### TASK OBJECTIVE
Copy the records word for word, starting at the first line and ending at the line that contains "scientific name: Monolena pilosiuscula".

### Collection entries
-=-=-=-=-
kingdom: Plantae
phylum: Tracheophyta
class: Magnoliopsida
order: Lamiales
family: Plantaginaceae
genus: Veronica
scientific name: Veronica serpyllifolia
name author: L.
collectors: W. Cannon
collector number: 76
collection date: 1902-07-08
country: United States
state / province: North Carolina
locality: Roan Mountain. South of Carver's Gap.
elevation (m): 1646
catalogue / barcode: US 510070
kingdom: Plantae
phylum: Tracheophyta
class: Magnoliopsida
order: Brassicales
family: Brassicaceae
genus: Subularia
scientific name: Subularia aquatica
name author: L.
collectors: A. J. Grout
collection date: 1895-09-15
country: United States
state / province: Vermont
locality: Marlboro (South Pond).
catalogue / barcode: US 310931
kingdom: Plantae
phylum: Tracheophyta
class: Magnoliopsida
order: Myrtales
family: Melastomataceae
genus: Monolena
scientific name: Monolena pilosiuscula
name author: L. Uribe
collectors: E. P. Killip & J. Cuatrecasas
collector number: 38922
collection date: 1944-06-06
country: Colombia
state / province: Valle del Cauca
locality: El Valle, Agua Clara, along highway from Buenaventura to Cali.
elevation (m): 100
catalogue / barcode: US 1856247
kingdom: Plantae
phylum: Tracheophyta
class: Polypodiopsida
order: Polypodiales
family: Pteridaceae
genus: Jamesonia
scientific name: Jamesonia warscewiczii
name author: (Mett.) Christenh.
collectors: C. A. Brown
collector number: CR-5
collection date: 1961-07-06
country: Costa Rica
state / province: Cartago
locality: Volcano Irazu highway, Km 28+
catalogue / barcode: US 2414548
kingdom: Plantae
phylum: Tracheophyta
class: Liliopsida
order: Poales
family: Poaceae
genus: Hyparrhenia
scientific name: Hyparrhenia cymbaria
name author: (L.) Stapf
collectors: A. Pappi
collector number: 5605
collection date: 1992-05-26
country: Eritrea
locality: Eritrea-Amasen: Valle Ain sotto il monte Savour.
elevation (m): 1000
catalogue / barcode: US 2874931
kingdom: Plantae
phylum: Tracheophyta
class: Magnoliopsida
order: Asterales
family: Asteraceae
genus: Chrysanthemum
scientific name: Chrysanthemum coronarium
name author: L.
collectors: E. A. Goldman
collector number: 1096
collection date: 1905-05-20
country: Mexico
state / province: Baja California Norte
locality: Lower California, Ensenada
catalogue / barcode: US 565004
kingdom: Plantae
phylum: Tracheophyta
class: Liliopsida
-=-=-=-=-
### ANSWER FOR THE TASK
kingdom: Plantae
phylum: Tracheophyta
class: Magnoliopsida
order: Lamiales
family: Plantaginaceae
genus: Veronica
scientific name: Veronica serpyllifolia
name author: L.
collectors: W. Cannon
collector number: 76
collection date: 1902-07-08
country: United States
state / province: North Carolina
locality: Roan Mountain. South of Carver's Gap.
elevation (m): 1646
catalogue / barcode: US 510070
kingdom: Plantae
phylum: Tracheophyta
class: Magnoliopsida
order: Brassicales
family: Brassicaceae
genus: Subularia
scientific name: Subularia aquatica
name author: L.
collectors: A. J. Grout
collection date: 1895-09-15
country: United States
state / province: Vermont
locality: Marlboro (South Pond).
catalogue / barcode: US 310931
kingdom: Plantae
phylum: Tracheophyta
class: Magnoliopsida
order: Myrtales
family: Melastomataceae
genus: Monolena
scientific name: Monolena pilosiuscula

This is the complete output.